### НАД ЧЕМ РАБОТАТЬ
Выпишите из текста о Мочульском всех, кто, по словам автора, одновременно с ним разрабатывал сходную тему.

***** ТЕКСТ ДЛЯ ЧТЕНИЯ *****

Весьма существенно, что обращение к творчеству «вечных спутников» ко многому обязывало. У своих предшественников, с большинством из которых он был хорошо знаком, Мочульский многому научился и был им, надо полагать, немало творчески обязан, как обязан и тем, кто одновременно с ним разрабатывал сходную тему (Н. Лосский, А. Бем, о. Г. Флоровский, В. Зеньковский, С. Франк). Подобно современникам, русская классика интересна ему и сама по себе, но в не меньшей степени и как форма культурного мышления, самопознания, способ обсуждения «проклятых» вопросов: русский философ после Розанова, в определенном смысле слова, был, обречен на литераторство.
И все же Мочульский не стремится к построению независимых философически–историософских образов в чешуе литературных отражений. Он — больше ученый и в этой роли педагог, хотя непрямо постоянно дает почувствовать личный вкус. Но решение научной задачи не препятствует ему быть пристрастным. По–писательски он следит за тем, как из конфликта между судьбой и творчеством рождается конкретная книга.
Мочульский нашел для себя полезное и в академизме сравнительного литературоведения, и в восприятии текста нарождавшимся у него на глазах формализма, и в захватывающих построениях религиозно–философской критики, и в импрессионистических эссе символистов. С кем-то его связывает увлечение Вл. Соловьевым, усиленное к тому же софиологией 1930–х гг. о. Сергия Булгакова, с кем-то — кропотливое чтение впервые публиковавшегося в период между двумя мировыми войнами литературного наследия, сопоставительный анализ мемуарных свидетельств. К чести Мочульского, все это не мешает ему говорить своим голосом, чуть–чуть лирически.

***** ИСХОДНЫЕ ДАННЫЕ *****

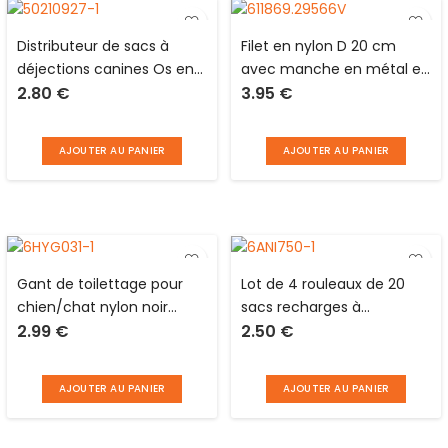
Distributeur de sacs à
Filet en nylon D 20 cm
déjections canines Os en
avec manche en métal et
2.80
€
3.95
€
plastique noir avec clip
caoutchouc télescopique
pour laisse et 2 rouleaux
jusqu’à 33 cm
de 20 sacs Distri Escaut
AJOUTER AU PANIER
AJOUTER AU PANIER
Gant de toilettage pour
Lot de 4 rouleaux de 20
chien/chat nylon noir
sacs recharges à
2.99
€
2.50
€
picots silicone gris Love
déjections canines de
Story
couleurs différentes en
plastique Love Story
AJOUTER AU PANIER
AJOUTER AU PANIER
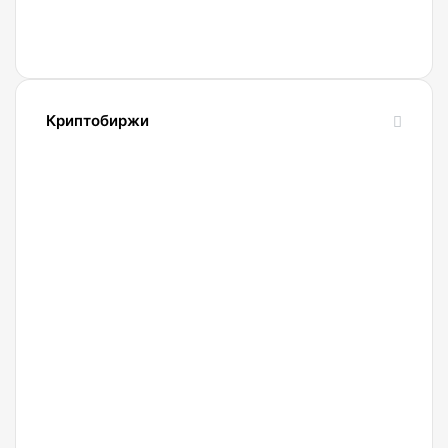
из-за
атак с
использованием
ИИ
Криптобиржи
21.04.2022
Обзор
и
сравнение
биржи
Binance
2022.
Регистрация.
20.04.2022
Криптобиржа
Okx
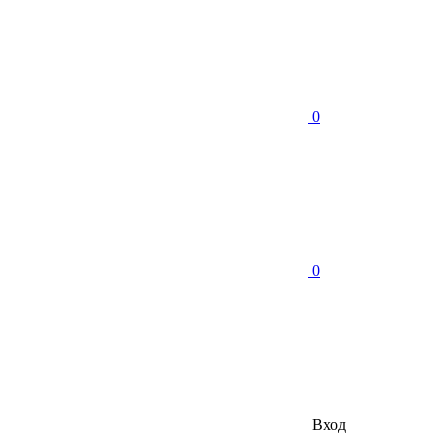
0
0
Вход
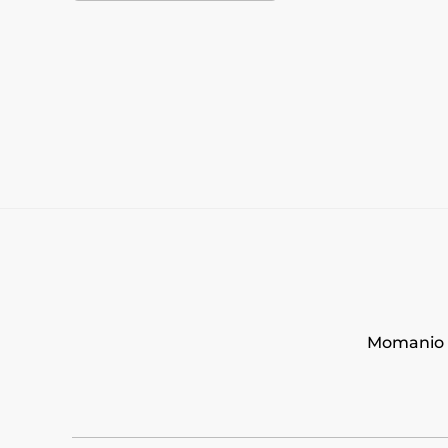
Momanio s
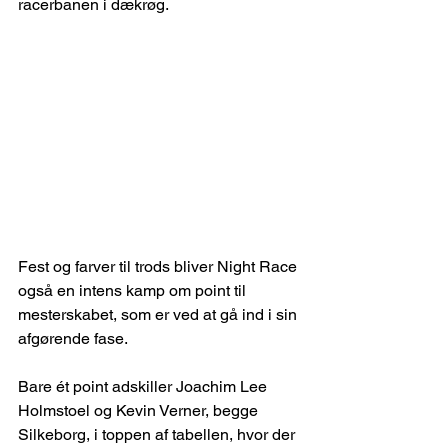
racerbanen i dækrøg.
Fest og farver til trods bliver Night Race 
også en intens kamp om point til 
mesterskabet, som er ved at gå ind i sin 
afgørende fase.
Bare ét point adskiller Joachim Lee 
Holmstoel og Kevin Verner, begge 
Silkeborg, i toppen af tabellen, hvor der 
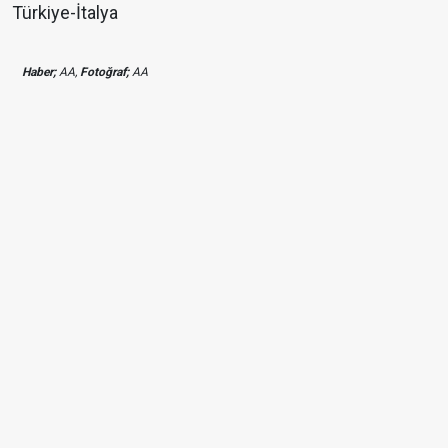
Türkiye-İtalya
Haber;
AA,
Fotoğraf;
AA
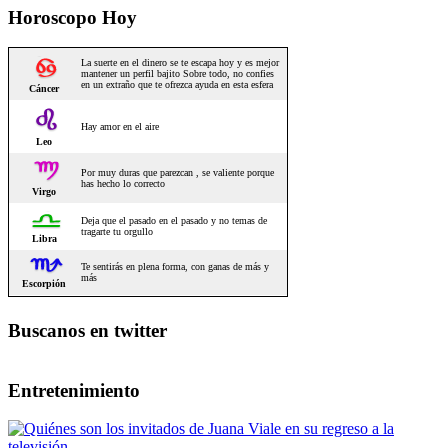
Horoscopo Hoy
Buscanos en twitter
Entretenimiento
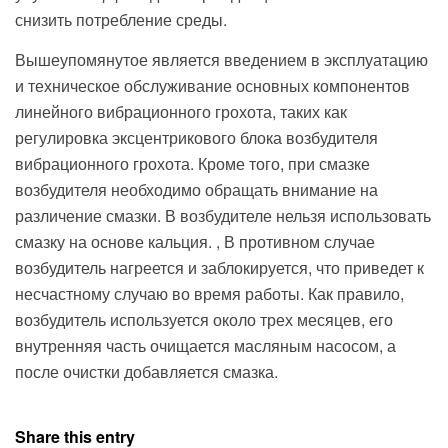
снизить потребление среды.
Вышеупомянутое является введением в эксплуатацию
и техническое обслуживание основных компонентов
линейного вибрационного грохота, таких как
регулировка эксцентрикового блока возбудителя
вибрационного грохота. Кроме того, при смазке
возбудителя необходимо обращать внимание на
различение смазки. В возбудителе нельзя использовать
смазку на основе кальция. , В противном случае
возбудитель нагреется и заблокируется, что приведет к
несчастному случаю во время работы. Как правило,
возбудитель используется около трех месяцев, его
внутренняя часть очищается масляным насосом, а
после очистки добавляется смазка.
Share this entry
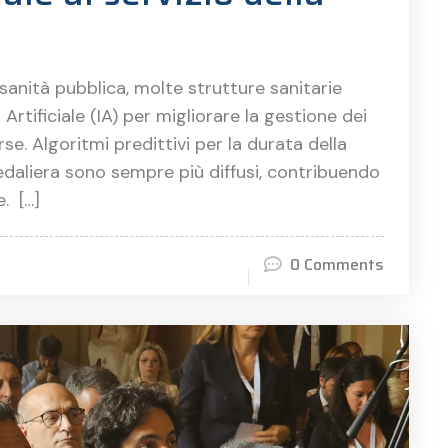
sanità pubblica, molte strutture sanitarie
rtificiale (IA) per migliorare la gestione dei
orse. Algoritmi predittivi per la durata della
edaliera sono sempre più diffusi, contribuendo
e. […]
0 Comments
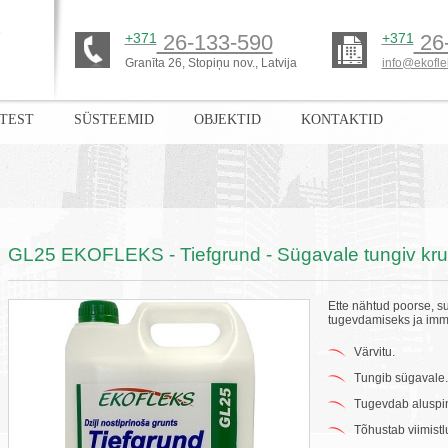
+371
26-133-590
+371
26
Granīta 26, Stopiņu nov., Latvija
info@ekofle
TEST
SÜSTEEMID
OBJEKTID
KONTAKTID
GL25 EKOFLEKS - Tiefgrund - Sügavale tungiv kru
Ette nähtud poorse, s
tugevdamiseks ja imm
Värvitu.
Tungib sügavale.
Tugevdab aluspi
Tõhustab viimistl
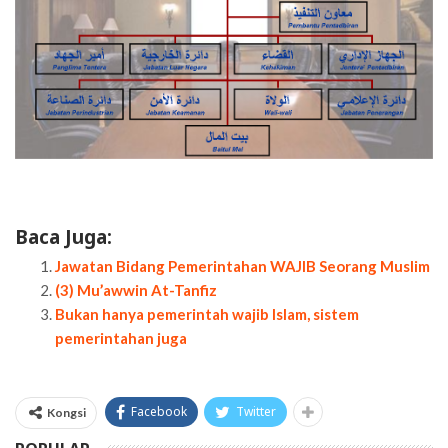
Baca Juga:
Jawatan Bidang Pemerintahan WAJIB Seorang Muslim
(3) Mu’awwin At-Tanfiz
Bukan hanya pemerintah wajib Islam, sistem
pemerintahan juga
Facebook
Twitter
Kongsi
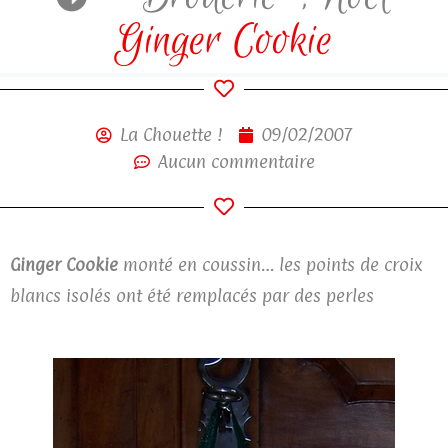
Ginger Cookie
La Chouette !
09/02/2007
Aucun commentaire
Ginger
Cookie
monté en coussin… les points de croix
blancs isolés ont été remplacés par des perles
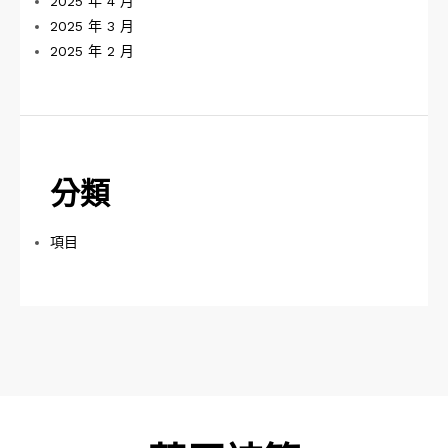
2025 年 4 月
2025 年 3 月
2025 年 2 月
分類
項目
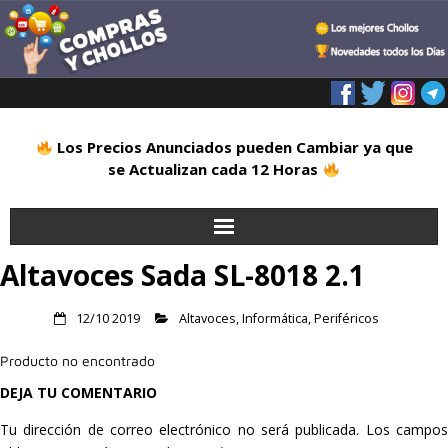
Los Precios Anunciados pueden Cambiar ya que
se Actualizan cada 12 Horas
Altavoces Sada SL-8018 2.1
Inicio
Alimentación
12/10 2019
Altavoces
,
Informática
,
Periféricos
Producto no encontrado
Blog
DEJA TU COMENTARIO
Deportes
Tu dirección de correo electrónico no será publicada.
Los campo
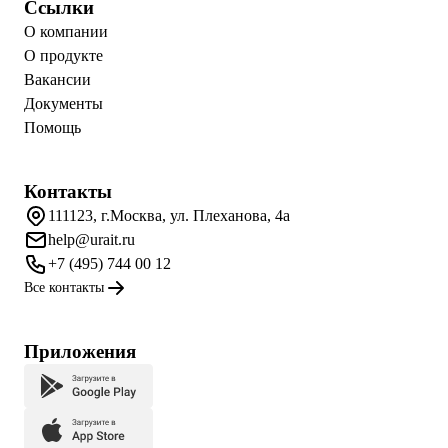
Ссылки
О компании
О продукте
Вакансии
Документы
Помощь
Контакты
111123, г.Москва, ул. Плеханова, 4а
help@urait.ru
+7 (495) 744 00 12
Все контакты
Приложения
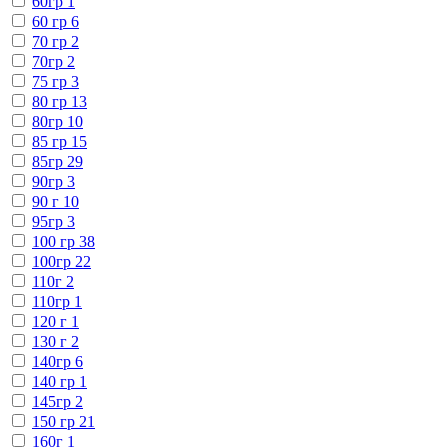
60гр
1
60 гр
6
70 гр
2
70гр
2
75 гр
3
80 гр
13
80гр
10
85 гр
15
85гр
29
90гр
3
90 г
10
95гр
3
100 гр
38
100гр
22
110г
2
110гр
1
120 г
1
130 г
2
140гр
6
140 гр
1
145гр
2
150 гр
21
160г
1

*****

### РЕШЕНИЕ
Н. Лосский, А. Бем, о. Г. Флоровский, В. Зеньковский, С. Франк.